A brief technical review of Algorand

After going deep down the rabbit hole on Bitcoin’s UTXOs, Cardano’s EUTXOs, and Ethereum’s Accounting based model, I became curious to see how Algorand operated. I’d heard some pretty good things about the project and wanted to know more. So in today’s post we shall take a brief look at some of the technical aspects of Algorand.


Algorand was founded in 2017 by the Turing Award winner and MIT Professor, Silvio Micali, who has a a long background in cryptography including a lot of cryptographic features that make up current blockchains. Silvio was basically a Professor of crypto, before crypto. He designed Algorand to overcome perceived flaws in the Bitcoin blockchain. Algorand went public in May 2019 and has been gaining momentum since then.


Algorand uses a decentralized Byzantine Agreement protocol that leverages pure proof of stake (Pure POS). It’s actually not too disimilar to Cardano except it does not use delegated POS. Every token holder is a validator with their influence being proportional to their Algo holdings. That being said, within the consensus mechanism they do randomly select a pool of users for validation:

“Although very fast, protocol BA⋆ would benefit from further speed when played by millions of users. Accordingly, Algorand chooses the players of BA to be
a much smaller subset of the set of all users. To avoid a different kind of concentration-of-power problem, each new block Br will be constructed and agreed upon, via a new execution of BA⋆ by a separate set of selected verifiers, SVr

Algorand, Chen, Micali, May 2017, pg. 4-5

The need to have a small number of validators is required for speed, but knowing the validators up front can pose a security risk, hence why Algorand took the approach of a randomly selecting from the total pool, vs. randomly selecting from a delegated pool as is the case of Cardano. This is why Algorand purports to use a “pure proof-of-stake” model.

Accounting model

Algorand is not UTXO based like Cardano or Bitcoin.
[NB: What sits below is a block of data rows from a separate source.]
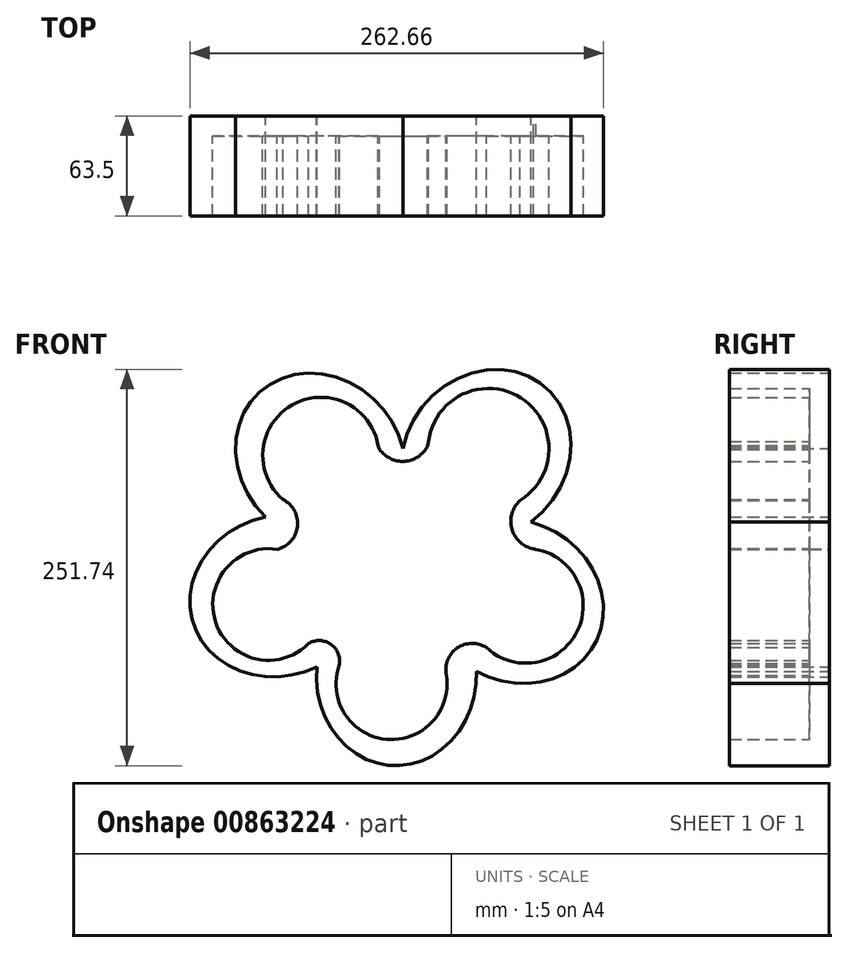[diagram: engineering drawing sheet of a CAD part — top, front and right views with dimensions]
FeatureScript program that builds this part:
annotation { "Feature Type Name" : "Feature", "Feature Type Description" : "" }
export const myFeature = defineFeature(function(context is Context, id is Id, definition is map)
    precondition{}
    {
        {
            var Q0;
            Q0=qCreatedBy(makeId("Front.planeOp"),FACE);
            var sketch = newSketch(context, id + "F0", { "sketchPlane" : qUnion([Q0])});
            skEllipticalArc(sketch, "E0", {});
            skEllipticalArc(sketch, "E1", {});
            skEllipticalArc(sketch, "E2", {});
            skEllipticalArc(sketch, "E3.trimOffspring", {});
            skEllipticalArc(sketch, "E4.trimOffspring", {});
            skArc(sketch, "E5", {"start": v(-79.45, 0) * mm, "mid": v(-118.58, -46.22) * mm, "end": v(-59.58, -59.86) * mm});
            skArc(sketch, "E6", {"start": v(-40.07, -73.64) * mm, "mid": v(-10.19, -120.7) * mm, "end": v(27.97, -80.05) * mm});
            skArc(sketch, "E7", {"start": v(53.5, -62.4) * mm, "mid": v(111.37, -51.55) * mm, "end": v(83.33, 0.23) * mm});
            skArc(sketch, "E8", {"start": v(74.8, 31.1) * mm, "mid": v(75.5, 96.08) * mm, "end": v(16.64, 68.53) * mm});
            skArc(sketch, "E9", {"start": v(-15.34, 65.9) * mm, "mid": v(-70, 91.75) * mm, "end": v(-75.62, 31.54) * mm});
            skPoint(sketch, "E9.startSnap0", {"position": v(-14.88, 92.19) * mm});
            skArc(sketch, "E10", {"start": v(-79.45, 0) * mm, "mid": v(-66.61, 14.44) * mm, "end": v(-75.62, 31.54) * mm});
            skArc(sketch, "E11", {"start": v(-40.07, -73.64) * mm, "mid": v(-45.3, -60.33) * mm, "end": v(-59.58, -59.86) * mm});
            skArc(sketch, "E12", {"start": v(53.5, -62.4) * mm, "mid": v(34.87, -62.75) * mm, "end": v(27.97, -80.05) * mm});
            skPoint(sketch, "E13.end.orphan", {"position": v(16.45, -36.7) * mm});
            skPoint(sketch, "E14.trimOffspring.start.orphan", {"position": v(-40.07, 3.36) * mm});
            skArc(sketch, "E15", {"start": v(74.8, 31.1) * mm, "mid": v(69.77, 12.31) * mm, "end": v(84.81, 0) * mm});
            skPoint(sketch, "E16.orphan", {"position": v(72.14, 0) * mm});
            skArc(sketch, "E17", {"start": v(-14.4, 63.5) * mm, "mid": v(1.33, 55.94) * mm, "end": v(15.94, 65.48) * mm});
            skPoint(sketch, "E18.orphan", {"position": v(-14.88, 57.47) * mm});
            skLineSegment(sketch, "E19", {"start": v(16.64, 68.53) * mm, "end": v(15.94, 65.48) * mm});
            skPoint(sketch, "E20.orphan", {"position": v(16.45, 66.55) * mm});
            skLineSegment(sketch, "E21", {"start": v(-15.34, 65.9) * mm, "end": v(-14.4, 63.5) * mm});
            const initialGuessF0  = {"E0": [0.053184581233435176, 0.05980964424407143, -0.6677543657542593, -0.7443816944391681, 0.057353400865375465, 0.0508, 1.3473643039255498, 5.305761862725996], "E1": [-0.0037369641061577577, -0.08005340971018807, 0.033050191191518925, 0.9994536932055452, 0.057353400865375465, 0.0508, 1.5041724461142187, 4.788160463571629], "E2": [-0.07810795254226847, -0.029522350821445182, 0.9504830914507381, 0.31077627461929574, 0.057353400865375465, 0.0508, 1.4453554044847408, 4.8639616894301305], "E3.trimOffspring": [0.07172549491273592, -0.0329841196631647, -0.8918450505831671, 0.4523410281527735, 0.057353400865375465, 0.0508, 1.537035080664463, 4.958079914265455], "E4.trimOffspring": [-0.05196478962945147, 0.05747124148066602, 0.6833504696365454, -0.7300904982586152, 0.057353400865375465, 0.0508, 1.000050522010815, 4.764757133445896]};
            skSetInitialGuess(sketch, initialGuessF0);
            skSolve(sketch);
        }
        {
            var Q0;
            Q0=makeQuery(id+"F0.imprint","IMPRINT",FACE,{"disambiguationData":[TD([[makeQuery(id+"F0.imprint","IMPRINT",EDGE,{"derivedFrom":sQuery(id+"F0.wireOp",EDGE,"E0")}),1.0]])]});
            extrude(context, id + "F1", {"entities" : qUnion([Q0]), "depth" : 63.5 * mm, "offsetDistance" : 25.4 * mm});
        }
        {
            var Q0;
            Q0=makeQuery(id+"F0.imprint","IMPRINT",FACE,{"disambiguationData":[TD([[makeQuery(id+"F0.imprint","IMPRINT",EDGE,{"derivedFrom":sQuery(id+"F0.wireOp",EDGE,"E5")}),1.0]])]});
            extrude(context, id + "F2", {"entities" : qUnion([Q0]), "operationType" : NewBodyOperationType.ADD, "depth" : 12.7 * mm, "offsetDistance" : 25.4 * mm});
        }
    });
Instead it follows an account based model similar to Ethereum, yet also embodying the idea of stateless transactions similar to the UTXO model.

On the other hand, Algorand’s paradigm of stateless contracts diverges from Ethereum’s stateful contracts: rather, it resembles Bitcoin’s, where contracts are
based upon custom transaction redeem conditions. Besides these differences, Algorand natively features user-defined assets, while other platforms render them
as smart contracts (e.g., by implementing ERC20 and ERC721 interfaces in Ethereum). Overall, these differences demand for a formal model that is substantially different from the models devised for the other blockchain platforms

A formal model of Algorand smart contracts, Bartoletti1 et. al (2021), pg 18)

There is a lot to unpack in this paper and I’ve only been able to briefly ski through it. It does sound impressive I will say. I suspect the size of the Algorand blockchain may be growing at a much faster rate than Cardano’s as a result but could not find any immediate stats to back this up, save for this unverified comment:

“Roughly, running the mainnet for a year was ~120GB. The vast majority of that space is the consumed by the block certificates and not the transactions themselves.”

Alogrand forum

If this is correct then this is significantly larger than Cardano’s footprint of ~9gb. This isn’t necessarily a problem for Algorand as their consensus mechanism will still remain fast. Though I do wonder what the size will be like 5 or 10 years time, and whether it will matter.

The fundamental difference is really the choice of UTXO vs a stateless Account based model. UTXO certainly does make it harder to do certain things, where as others would be made simpler. Reading Alogrand’s whitepaper on smart contracts is certainly a good start, but it would be good to see more research performed on the benefits/drawbacks of the different accounting models with regards to smart contracts. Or alternatively – let’s wait a year and see what the quality of Dapps look like on both chains.